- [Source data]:
----
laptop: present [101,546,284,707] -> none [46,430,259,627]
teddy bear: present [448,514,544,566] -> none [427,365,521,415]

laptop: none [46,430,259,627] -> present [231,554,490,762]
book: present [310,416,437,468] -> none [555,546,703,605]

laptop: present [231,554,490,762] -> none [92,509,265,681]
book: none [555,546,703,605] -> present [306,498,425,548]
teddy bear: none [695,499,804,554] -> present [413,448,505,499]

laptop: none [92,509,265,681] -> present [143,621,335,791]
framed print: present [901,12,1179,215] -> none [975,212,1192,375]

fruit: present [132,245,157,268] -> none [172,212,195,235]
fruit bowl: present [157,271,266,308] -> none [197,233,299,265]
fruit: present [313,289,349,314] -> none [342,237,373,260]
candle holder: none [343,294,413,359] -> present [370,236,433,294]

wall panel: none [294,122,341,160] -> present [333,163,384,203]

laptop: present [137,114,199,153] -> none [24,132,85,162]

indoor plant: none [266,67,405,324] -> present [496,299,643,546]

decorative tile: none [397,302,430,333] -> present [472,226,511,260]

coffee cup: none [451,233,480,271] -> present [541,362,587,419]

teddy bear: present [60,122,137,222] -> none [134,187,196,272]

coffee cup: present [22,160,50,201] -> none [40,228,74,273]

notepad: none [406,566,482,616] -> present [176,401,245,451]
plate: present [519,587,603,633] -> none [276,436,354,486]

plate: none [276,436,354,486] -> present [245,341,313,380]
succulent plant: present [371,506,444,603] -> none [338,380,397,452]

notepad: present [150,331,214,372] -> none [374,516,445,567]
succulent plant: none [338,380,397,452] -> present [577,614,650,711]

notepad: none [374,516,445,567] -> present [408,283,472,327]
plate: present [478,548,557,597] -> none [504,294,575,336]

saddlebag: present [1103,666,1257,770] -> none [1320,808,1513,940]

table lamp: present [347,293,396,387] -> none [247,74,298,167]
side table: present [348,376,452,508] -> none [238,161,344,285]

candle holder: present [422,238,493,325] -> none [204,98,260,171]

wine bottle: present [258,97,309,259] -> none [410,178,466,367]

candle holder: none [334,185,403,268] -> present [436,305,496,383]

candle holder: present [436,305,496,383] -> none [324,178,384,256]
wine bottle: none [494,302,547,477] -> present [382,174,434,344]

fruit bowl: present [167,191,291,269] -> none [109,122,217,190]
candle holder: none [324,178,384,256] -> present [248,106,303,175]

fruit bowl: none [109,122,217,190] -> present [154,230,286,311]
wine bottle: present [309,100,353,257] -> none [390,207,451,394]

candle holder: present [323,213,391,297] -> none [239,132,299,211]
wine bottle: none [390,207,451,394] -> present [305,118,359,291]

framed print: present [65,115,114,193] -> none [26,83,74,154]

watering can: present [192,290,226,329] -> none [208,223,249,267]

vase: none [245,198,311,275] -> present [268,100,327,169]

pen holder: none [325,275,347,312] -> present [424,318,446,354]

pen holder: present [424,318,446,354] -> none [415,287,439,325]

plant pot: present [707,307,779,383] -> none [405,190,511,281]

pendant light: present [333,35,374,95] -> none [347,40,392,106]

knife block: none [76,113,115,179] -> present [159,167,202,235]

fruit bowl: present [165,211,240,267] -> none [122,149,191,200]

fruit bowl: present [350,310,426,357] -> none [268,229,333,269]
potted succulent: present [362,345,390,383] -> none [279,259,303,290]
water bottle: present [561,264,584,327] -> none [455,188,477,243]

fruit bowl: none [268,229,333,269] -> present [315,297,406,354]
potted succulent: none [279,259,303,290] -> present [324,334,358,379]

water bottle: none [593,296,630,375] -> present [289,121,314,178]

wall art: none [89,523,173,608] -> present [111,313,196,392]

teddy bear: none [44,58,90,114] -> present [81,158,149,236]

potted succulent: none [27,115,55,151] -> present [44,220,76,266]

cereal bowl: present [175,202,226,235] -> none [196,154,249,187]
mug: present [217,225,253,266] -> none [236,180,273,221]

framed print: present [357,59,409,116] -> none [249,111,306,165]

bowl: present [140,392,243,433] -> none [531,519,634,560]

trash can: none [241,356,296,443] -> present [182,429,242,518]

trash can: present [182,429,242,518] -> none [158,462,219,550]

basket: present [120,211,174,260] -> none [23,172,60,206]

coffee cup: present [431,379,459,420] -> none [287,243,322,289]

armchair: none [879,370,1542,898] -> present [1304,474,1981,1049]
----
- [WHAT THE TASK REQUIRES]:
Looking at the records above, return exactly the lines from the line with "decorative tile: none" to the line with "notepad: none [374,516,445,567]", both ends included.

- [TASK OUTPUT]:
decorative tile: none [397,302,430,333] -> present [472,226,511,260]

coffee cup: none [451,233,480,271] -> present [541,362,587,419]

teddy bear: present [60,122,137,222] -> none [134,187,196,272]

coffee cup: present [22,160,50,201] -> none [40,228,74,273]

notepad: none [406,566,482,616] -> present [176,401,245,451]
plate: present [519,587,603,633] -> none [276,436,354,486]

plate: none [276,436,354,486] -> present [245,341,313,380]
succulent plant: present [371,506,444,603] -> none [338,380,397,452]

notepad: present [150,331,214,372] -> none [374,516,445,567]
succulent plant: none [338,380,397,452] -> present [577,614,650,711]

notepad: none [374,516,445,567] -> present [408,283,472,327]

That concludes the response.